= Friends of Dublin Hurling =

Hurling organisation founded in 2002

Friends of Dublin Hurling (FODH) is an organisation established in 2002 to help project a dynamic image of hurling in Dublin. It organises many events and social functions to enable this to be achieved.

One of the main FODH events is the annual golf classic held in May each year in Castlewarden Golf Club. FODH also raises funding through membership fees and has made this funding available to county teams for training related activities. In 2008 it supported the Dublin colleges' teams that won Leinster ‘A’ hurling titles at senior and juvenile level. In addition, FODH organises buses to take Dublin hurling supporters to matches around the country and a cash incentive is made available for clubs to organise a supporters’ bus to certain games.

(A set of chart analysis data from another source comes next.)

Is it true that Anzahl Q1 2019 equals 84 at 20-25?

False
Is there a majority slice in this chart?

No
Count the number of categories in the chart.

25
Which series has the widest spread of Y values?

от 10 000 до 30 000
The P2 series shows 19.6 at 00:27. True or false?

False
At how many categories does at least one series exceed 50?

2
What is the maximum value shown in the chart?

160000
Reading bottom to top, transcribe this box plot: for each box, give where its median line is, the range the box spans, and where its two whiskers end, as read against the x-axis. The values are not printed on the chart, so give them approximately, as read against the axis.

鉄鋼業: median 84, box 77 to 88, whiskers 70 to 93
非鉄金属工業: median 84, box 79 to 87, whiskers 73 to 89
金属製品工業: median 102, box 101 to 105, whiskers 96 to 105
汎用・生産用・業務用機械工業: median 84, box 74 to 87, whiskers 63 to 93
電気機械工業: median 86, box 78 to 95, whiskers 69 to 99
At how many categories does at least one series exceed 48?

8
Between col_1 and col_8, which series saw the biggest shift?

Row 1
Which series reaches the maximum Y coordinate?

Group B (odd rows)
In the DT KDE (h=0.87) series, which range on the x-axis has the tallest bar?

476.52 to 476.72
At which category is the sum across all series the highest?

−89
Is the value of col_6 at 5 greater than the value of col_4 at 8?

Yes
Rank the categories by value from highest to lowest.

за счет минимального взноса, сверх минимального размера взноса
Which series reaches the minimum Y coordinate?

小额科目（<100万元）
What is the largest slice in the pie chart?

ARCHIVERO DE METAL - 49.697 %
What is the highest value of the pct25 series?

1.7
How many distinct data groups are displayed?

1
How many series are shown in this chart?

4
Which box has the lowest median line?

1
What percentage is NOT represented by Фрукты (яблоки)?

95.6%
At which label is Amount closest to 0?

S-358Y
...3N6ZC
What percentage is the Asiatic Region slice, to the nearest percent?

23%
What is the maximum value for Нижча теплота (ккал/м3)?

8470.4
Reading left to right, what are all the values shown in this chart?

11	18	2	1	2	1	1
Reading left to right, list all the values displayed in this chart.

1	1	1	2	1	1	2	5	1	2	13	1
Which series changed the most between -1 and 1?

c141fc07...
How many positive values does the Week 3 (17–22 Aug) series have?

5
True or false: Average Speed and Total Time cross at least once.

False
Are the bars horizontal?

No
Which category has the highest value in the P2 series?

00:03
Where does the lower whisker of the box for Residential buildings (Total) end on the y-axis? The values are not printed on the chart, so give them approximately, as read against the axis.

The inaugural ‘Celebration of Dublin Hurling’ took place in 2007 in the Red Cow Hotel and attracted four hundred and fifty people, and there was a full house at the second annual event in the Grand Hotel in Malahide. At this annual event, FODH recognise the achievements of hurlers from Dublin and the ‘Senior Hurler of the Year’, ‘Young Hurler of the Year’ and ‘Hall of Fame Award’ recipients are honoured. The 2007 Hall of Fame inductee was Jimmy Boggan (Crumlin). In addition, the work being done by clubs for the development of hurling in Dublin is recognised through the ‘Club of the Year’ awards at senior, intermediate and junior level.